Bernstein also fought for the rights of the musicians under his baton. He expanded the Philharmonic’s schedule to include touring in the off season, thereby ensuring that musicians of the Orchestra were guaranteed year-round employment. Furthermore, he was one of the first music directors to admit women to the Orchestra, beginning with the hiring of bassist Orin O’Brien in 1966. In a program after his death, the Orchestra remembered America’s best-known classical musician: “His 11 years as our Music Director [1958–69] and 21 years as our Laureate Conductor were periods of brilliance in the Orchestra’s history. Mr. Bernstein will be remembered for his genius, his leadership, his humanitarianism, his ability to transmit his love of music to young and old, his dedication to our Orchestra, his service to young musicians, and his unforgettable, ebullient, and caring personality. We are grateful for his legacy.” In tribute to Bernstein, the Philharmonic will occasionally perform one of his compositions without a conductor.

In total, Bernstein’s association with the Philharmonic spanned 47 years, 1,244 concerts, and 200-plus recordings. He was also closely linked to the Vienna Philharmonic, the Israel Philharmonic, the London Symphony Orchestra, and Rome’s Santa Cecilia Academy. He conducted at the Metropolitan Opera, La Scala, and the Vienna State Opera, taught at Brandeis University, and headed the conducting faculty at the Berkshire Music Center.

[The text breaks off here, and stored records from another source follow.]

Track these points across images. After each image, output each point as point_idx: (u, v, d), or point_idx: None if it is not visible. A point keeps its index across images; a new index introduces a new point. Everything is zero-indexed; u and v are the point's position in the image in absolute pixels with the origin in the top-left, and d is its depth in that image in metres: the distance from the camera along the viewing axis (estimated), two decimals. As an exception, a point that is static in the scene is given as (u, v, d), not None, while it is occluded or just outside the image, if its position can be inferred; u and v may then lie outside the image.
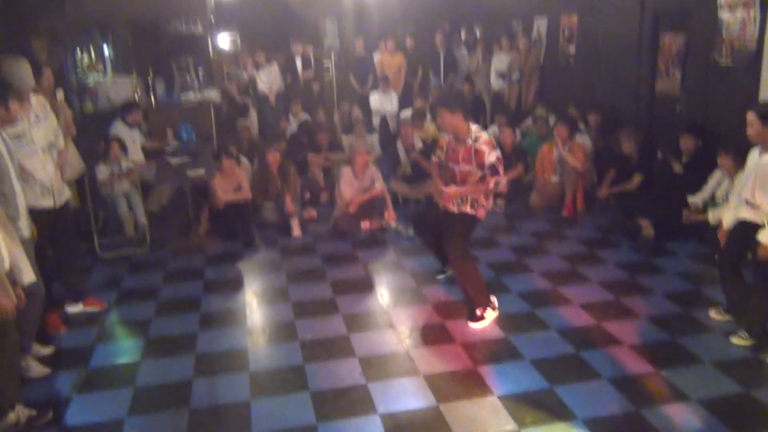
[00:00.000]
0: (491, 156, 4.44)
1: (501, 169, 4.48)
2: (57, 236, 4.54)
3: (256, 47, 10.64)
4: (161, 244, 6.36)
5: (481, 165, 4.44)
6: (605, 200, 6.85)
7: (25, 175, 4.07)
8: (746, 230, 4.00)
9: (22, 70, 4.07)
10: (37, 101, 4.31)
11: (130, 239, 6.41)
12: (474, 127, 4.56)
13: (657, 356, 4.04)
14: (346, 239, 6.49)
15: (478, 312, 4.55)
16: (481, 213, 4.65)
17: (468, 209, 4.60)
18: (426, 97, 9.93)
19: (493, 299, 4.67)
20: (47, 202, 4.32)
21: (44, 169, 4.25)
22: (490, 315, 4.58)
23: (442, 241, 4.75)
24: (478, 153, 4.44)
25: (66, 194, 4.59)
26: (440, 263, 5.40)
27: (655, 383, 3.77)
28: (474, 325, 4.52)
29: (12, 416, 3.43)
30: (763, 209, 3.88)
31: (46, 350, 4.26)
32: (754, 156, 4.02)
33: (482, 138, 4.49)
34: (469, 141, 4.49)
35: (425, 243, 5.31)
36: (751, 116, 3.89)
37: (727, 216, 4.27)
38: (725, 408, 3.50)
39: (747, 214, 4.03)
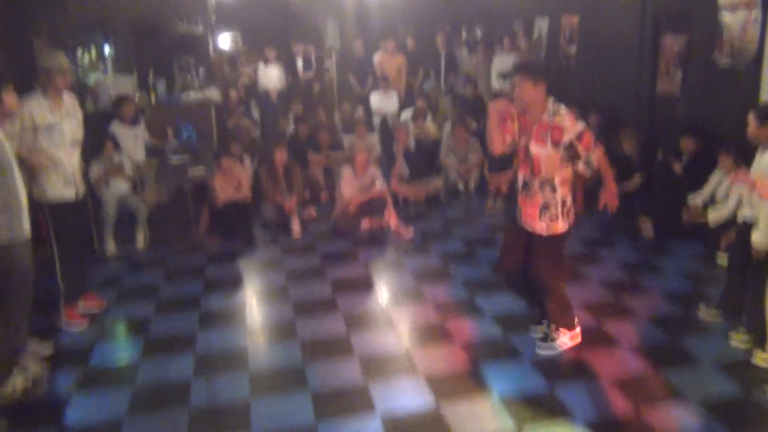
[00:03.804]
0: (571, 131, 3.65)
1: (586, 145, 3.67)
2: (74, 228, 4.66)
3: (262, 46, 10.62)
4: (161, 243, 6.36)
5: (557, 144, 3.67)
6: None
7: (52, 165, 4.35)
8: (750, 231, 4.03)
9: (58, 62, 4.35)
10: (69, 98, 4.57)
11: (130, 238, 6.40)
12: (552, 101, 3.81)
13: (656, 356, 4.04)
14: (346, 238, 6.49)
15: (553, 333, 4.10)
16: (557, 226, 3.84)
17: (544, 224, 3.84)
18: (426, 97, 9.93)
19: (577, 330, 4.13)
20: (70, 193, 4.55)
21: (69, 161, 4.50)
22: (564, 340, 4.09)
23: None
24: (555, 129, 3.68)
25: (84, 189, 4.77)
26: (534, 311, 4.38)
27: (655, 383, 3.77)
28: (541, 350, 4.09)
29: (10, 385, 3.40)
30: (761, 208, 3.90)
31: (46, 351, 4.25)
32: (759, 157, 4.07)
33: (562, 110, 3.75)
34: (546, 117, 3.74)
35: (517, 291, 4.38)
36: (750, 116, 3.98)
37: (718, 212, 4.30)
38: (724, 408, 3.50)
39: (747, 212, 4.08)
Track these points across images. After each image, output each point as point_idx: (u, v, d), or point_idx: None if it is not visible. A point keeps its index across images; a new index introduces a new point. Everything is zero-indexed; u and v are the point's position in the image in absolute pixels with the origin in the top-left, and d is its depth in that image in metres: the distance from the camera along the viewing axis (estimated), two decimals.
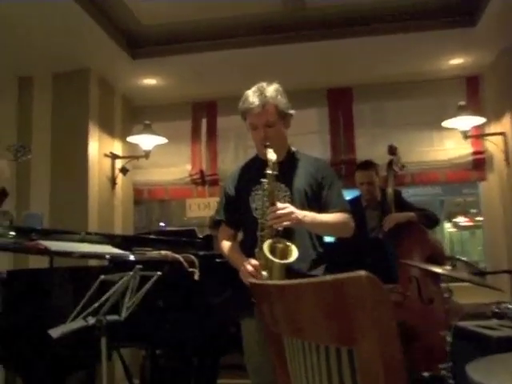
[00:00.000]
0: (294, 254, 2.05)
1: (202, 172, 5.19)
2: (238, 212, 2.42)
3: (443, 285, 3.00)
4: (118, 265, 2.51)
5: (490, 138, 4.66)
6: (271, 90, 2.24)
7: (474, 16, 4.06)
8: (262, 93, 2.22)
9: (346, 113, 5.01)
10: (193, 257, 2.70)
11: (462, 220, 17.52)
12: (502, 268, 4.51)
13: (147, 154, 4.87)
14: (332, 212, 2.30)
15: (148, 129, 4.74)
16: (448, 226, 18.24)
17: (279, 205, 2.12)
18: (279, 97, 2.25)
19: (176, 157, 5.31)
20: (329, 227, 2.29)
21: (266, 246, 2.05)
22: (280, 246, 2.11)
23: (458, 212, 17.84)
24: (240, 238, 2.54)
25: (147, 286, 2.26)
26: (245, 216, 2.38)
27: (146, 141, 4.83)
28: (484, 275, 4.56)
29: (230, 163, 5.20)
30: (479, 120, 4.50)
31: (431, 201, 16.58)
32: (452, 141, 4.85)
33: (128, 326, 2.24)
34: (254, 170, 2.40)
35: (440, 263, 3.38)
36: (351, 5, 4.07)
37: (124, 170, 4.91)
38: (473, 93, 4.88)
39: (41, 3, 3.49)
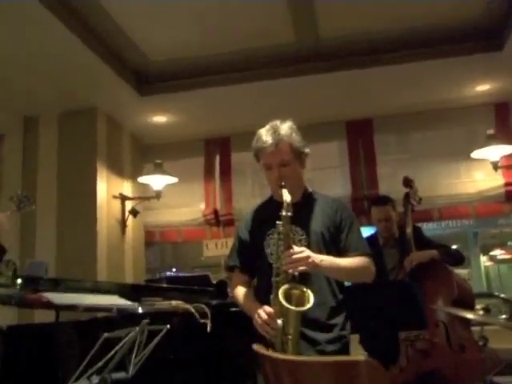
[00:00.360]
0: (311, 300, 2.03)
1: (216, 212, 5.21)
2: (252, 257, 2.41)
3: (476, 329, 2.93)
4: (126, 317, 2.50)
5: None
6: (285, 127, 2.25)
7: (500, 39, 4.06)
8: (275, 131, 2.23)
9: (367, 145, 5.03)
10: (205, 307, 2.67)
11: (498, 253, 17.24)
12: None
13: (158, 195, 4.90)
14: (351, 256, 2.28)
15: (159, 168, 4.79)
16: (484, 260, 17.95)
17: (295, 248, 2.11)
18: (294, 135, 2.25)
19: (189, 196, 5.35)
20: (348, 272, 2.26)
21: (281, 292, 2.04)
22: (296, 292, 2.09)
23: (494, 244, 17.57)
24: (254, 285, 2.53)
25: (155, 340, 2.23)
26: (259, 261, 2.36)
27: (156, 181, 4.87)
28: None
29: (246, 202, 5.20)
30: (510, 149, 4.46)
31: (464, 233, 16.41)
32: (481, 172, 4.81)
33: (136, 383, 2.22)
34: (268, 212, 2.38)
35: (469, 305, 3.31)
36: (368, 33, 4.10)
37: (134, 212, 4.94)
38: (502, 120, 4.85)
39: (47, 42, 3.59)
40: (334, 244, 2.29)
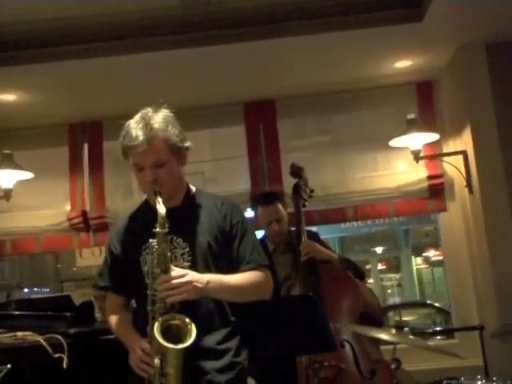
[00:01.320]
0: (193, 334, 2.06)
1: (84, 214, 5.11)
2: (127, 275, 2.42)
3: (387, 347, 3.08)
4: None
5: (448, 158, 4.85)
6: (159, 119, 2.26)
7: (420, 8, 4.22)
8: (146, 124, 2.22)
9: (269, 131, 5.12)
10: (60, 337, 2.65)
11: (432, 254, 18.18)
12: (472, 316, 4.69)
13: (8, 194, 4.74)
14: (245, 269, 2.33)
15: (7, 160, 4.63)
16: (416, 262, 18.84)
17: (173, 272, 2.13)
18: (170, 127, 2.27)
19: (49, 196, 5.23)
20: (240, 291, 2.32)
21: (156, 328, 2.06)
22: (176, 322, 2.12)
23: (427, 244, 18.50)
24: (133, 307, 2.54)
25: None
26: (136, 282, 2.37)
27: (5, 176, 4.71)
28: (449, 333, 4.74)
29: (122, 201, 5.17)
30: (433, 136, 4.68)
31: (393, 232, 17.15)
32: (402, 163, 5.05)
33: None
34: (143, 221, 2.40)
35: (378, 321, 3.48)
36: None
37: None
38: (425, 102, 5.10)
39: None
40: (223, 256, 2.35)
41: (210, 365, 2.24)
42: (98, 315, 3.79)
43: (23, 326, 2.85)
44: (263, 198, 3.94)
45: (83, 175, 5.25)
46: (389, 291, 17.93)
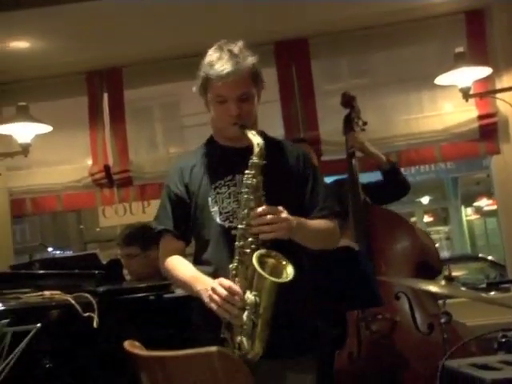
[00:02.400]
0: (290, 272, 2.10)
1: (107, 169, 5.18)
2: (189, 218, 2.47)
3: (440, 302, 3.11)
4: None
5: (501, 95, 4.75)
6: (243, 51, 2.32)
7: None
8: (235, 55, 2.28)
9: (302, 73, 5.09)
10: (89, 296, 2.71)
11: (484, 203, 17.94)
12: None
13: (26, 149, 4.80)
14: (316, 217, 2.39)
15: (24, 113, 4.67)
16: (467, 213, 18.63)
17: (270, 207, 2.17)
18: (254, 60, 2.34)
19: (69, 150, 5.30)
20: (316, 238, 2.39)
21: (255, 258, 2.09)
22: (271, 260, 2.16)
23: (478, 192, 18.24)
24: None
25: (22, 344, 2.26)
26: (203, 224, 2.43)
27: (22, 130, 4.75)
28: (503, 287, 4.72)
29: (147, 154, 5.22)
30: (485, 71, 4.59)
31: (440, 180, 16.92)
32: (450, 103, 4.98)
33: None
34: (212, 159, 2.47)
35: (435, 270, 3.50)
36: None
37: None
38: (475, 34, 4.97)
39: None
40: (295, 199, 2.40)
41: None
42: (125, 273, 3.89)
43: (50, 286, 2.90)
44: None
45: (104, 127, 5.29)
46: (437, 245, 17.90)
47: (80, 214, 11.32)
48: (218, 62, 2.27)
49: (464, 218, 17.82)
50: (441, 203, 17.95)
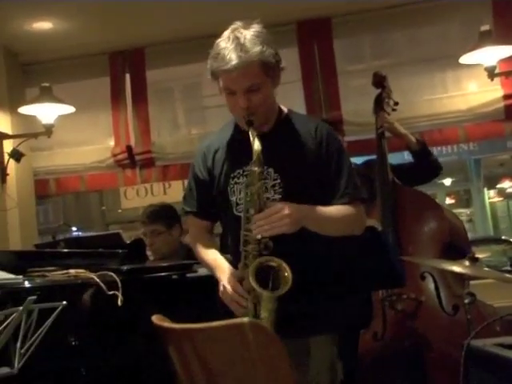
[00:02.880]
0: (289, 280, 2.08)
1: (129, 149, 5.20)
2: (213, 201, 2.48)
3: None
4: (6, 295, 2.53)
5: None
6: (252, 37, 2.20)
7: None
8: (240, 44, 2.17)
9: (325, 52, 5.07)
10: (113, 274, 2.73)
11: (508, 185, 17.76)
12: None
13: (49, 130, 4.84)
14: (339, 202, 2.34)
15: (47, 93, 4.70)
16: (490, 195, 18.48)
17: (268, 210, 2.15)
18: (265, 48, 2.20)
19: (91, 130, 5.34)
20: (334, 225, 2.34)
21: (251, 272, 2.09)
22: (271, 266, 2.14)
23: (501, 174, 18.06)
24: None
25: (47, 322, 2.29)
26: (223, 210, 2.44)
27: (45, 111, 4.78)
28: None
29: (169, 135, 5.24)
30: (511, 50, 4.54)
31: (462, 162, 16.80)
32: (474, 82, 4.94)
33: (25, 379, 2.28)
34: (231, 147, 2.44)
35: (464, 250, 3.48)
36: None
37: (17, 155, 4.88)
38: (500, 11, 4.90)
39: None
40: (317, 187, 2.35)
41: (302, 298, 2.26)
42: (148, 253, 3.91)
43: (75, 264, 2.93)
44: None
45: (126, 108, 5.31)
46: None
47: (102, 195, 11.39)
48: (222, 53, 2.18)
49: (487, 200, 17.67)
50: (463, 185, 17.80)
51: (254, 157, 2.16)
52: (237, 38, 2.18)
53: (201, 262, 2.54)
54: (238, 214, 2.31)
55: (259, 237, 2.13)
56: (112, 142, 5.32)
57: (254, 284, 2.07)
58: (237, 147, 2.38)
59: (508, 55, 4.55)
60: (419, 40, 5.16)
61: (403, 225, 3.50)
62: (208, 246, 2.49)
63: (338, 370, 2.42)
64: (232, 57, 2.15)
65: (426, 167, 3.87)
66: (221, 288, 2.26)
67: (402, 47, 5.26)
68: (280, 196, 2.29)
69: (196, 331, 1.22)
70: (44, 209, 9.09)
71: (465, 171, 16.95)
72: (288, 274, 2.10)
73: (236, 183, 2.34)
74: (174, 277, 3.18)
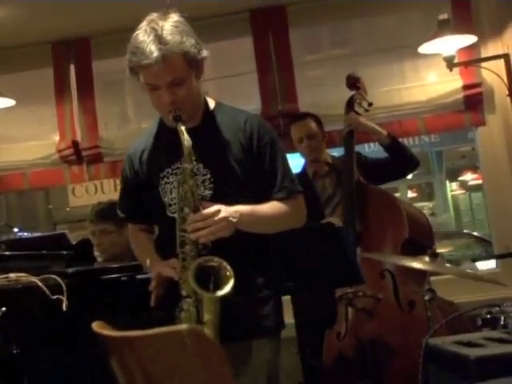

Leonard Bernstein was multi-talented as a performer (his earliest aspirations were as a pianist), composer, conductor, lecturer, author, and teacher. He announced his retirement from conducting on October 9, 1990, and died at his apartment from a heart attack five days later. As his funeral procession moved through the streets of Manhattan, construction workers removed their hats and waved, calling out “Goodbye, Lenny.”